Both draft laws are significant steps in the right direction, implementing long-standing requests by the startup ecosystem. By creating a new type of capital company that is more attuned to the needs of startups and attractive to international venture capital investors, simplifying tax structures and reducing bureaucratic hurdles, these bills are a good start towards a modern corporate and tax framework.

The focus now turns to the parliamentary process, with the startup community and its supporters awaiting the enactment of these draft laws. Sign-up for our newsletter to stay up to date on the process.

Sources (possibly credible sources I kind of fact-checked)

Start-Up-Förderungsgesetz (275/ME) – Austrian Parliament

Flexible Kapitalgesellschafts-Gesetz, FlexKapGG; Gesellschaftsrechts-Änderungsgesetz 2023 – GesRÄG 2023, Änderung (276/ME) – Austrian Parliament

My latest reads / listens

#149 Neil Pasricha: Simple Rules for Happiness – The Knowledge Project

The Age of AI has begun – Bill Gates

Quote(s) that sticked to me

“When people are financially invested, they want a return. When people are emotionally invested, they want to contribute.”

— Simon Sinek

Coffee fact (The Art of Grind and Flow)

Crafting the perfect espresso, much like achieving success in business, is a delicate balance of finesse and precision. Conventional wisdom asserts that finely ground coffee beans yield the most flavor, but a study led by chemist Christopher Hendon discovered that excessively fine grounds can clump, disrupting the water flow and leading to inconsistent flavor extraction. A similar principle applies to business: over-processing or over-analyzing can create blockages, preventing smooth workflow and consistent results.

A team at the University of Huddersfield led by William Lee further explored this phenomenon. They created a mathematical model mirroring the dynamics between coffee particles and water. This model revealed the importance of balance between grind size and water flow, a concept that resonates in business as well. Just as too fine a grind can lead to inconsistent coffee flavors, an overly rigid business structure can stifle creativity and hinder progress. Conversely, the right balance can ensure both a perfect espresso and a thriving business environment, promoting efficiency, consistency, and quality in the output.

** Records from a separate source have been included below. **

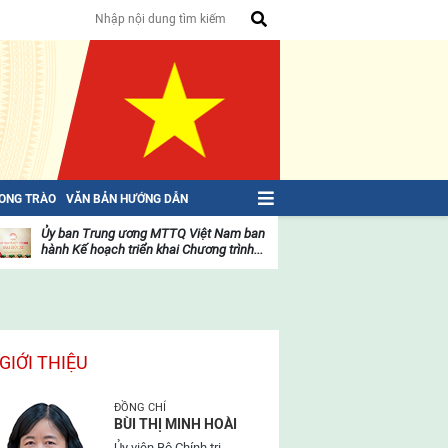
HONG TRÀO
VĂN BẢN HƯỚNG DẪN
Ủy ban Trung ương MTTQ Việt Nam ban
Toàn văn NGHỊ QU
hành Kế hoạch triển khai Chương trình...
toàn quốc Mặt trậ
oạt
Hoạt
ộng
động
ủa
của
ặt
mặt
rận
trận
GIỚI THIỆU
ĐỒNG CHÍ
BÙI THỊ MINH HOÀI
Ủy viên Bộ Chính trị,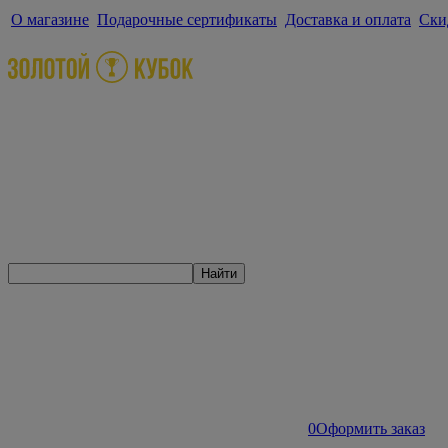
О магазине
Подарочные сертификаты
Доставка и оплата
Ски
Найти
0
Оформить заказ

Disclaimer: While I’m a lawyer, who enjoys re-defining lawyering and operating outside the conventional law firm setting, please always consider that I’m not your lawyer. Nothing presented herein constitutes legal advice or establishes an attorney-client relationship. Blog posts on this website have been prepared for information purposes only. Any information is merely a generalised analysis of certain issues raised by particular events or statutory developments. If you have legal concerns that you wish to have addressed, please contact a lawyer directly so that your specific circumstances can be evaluated. The views expressed in this blog are mine alone.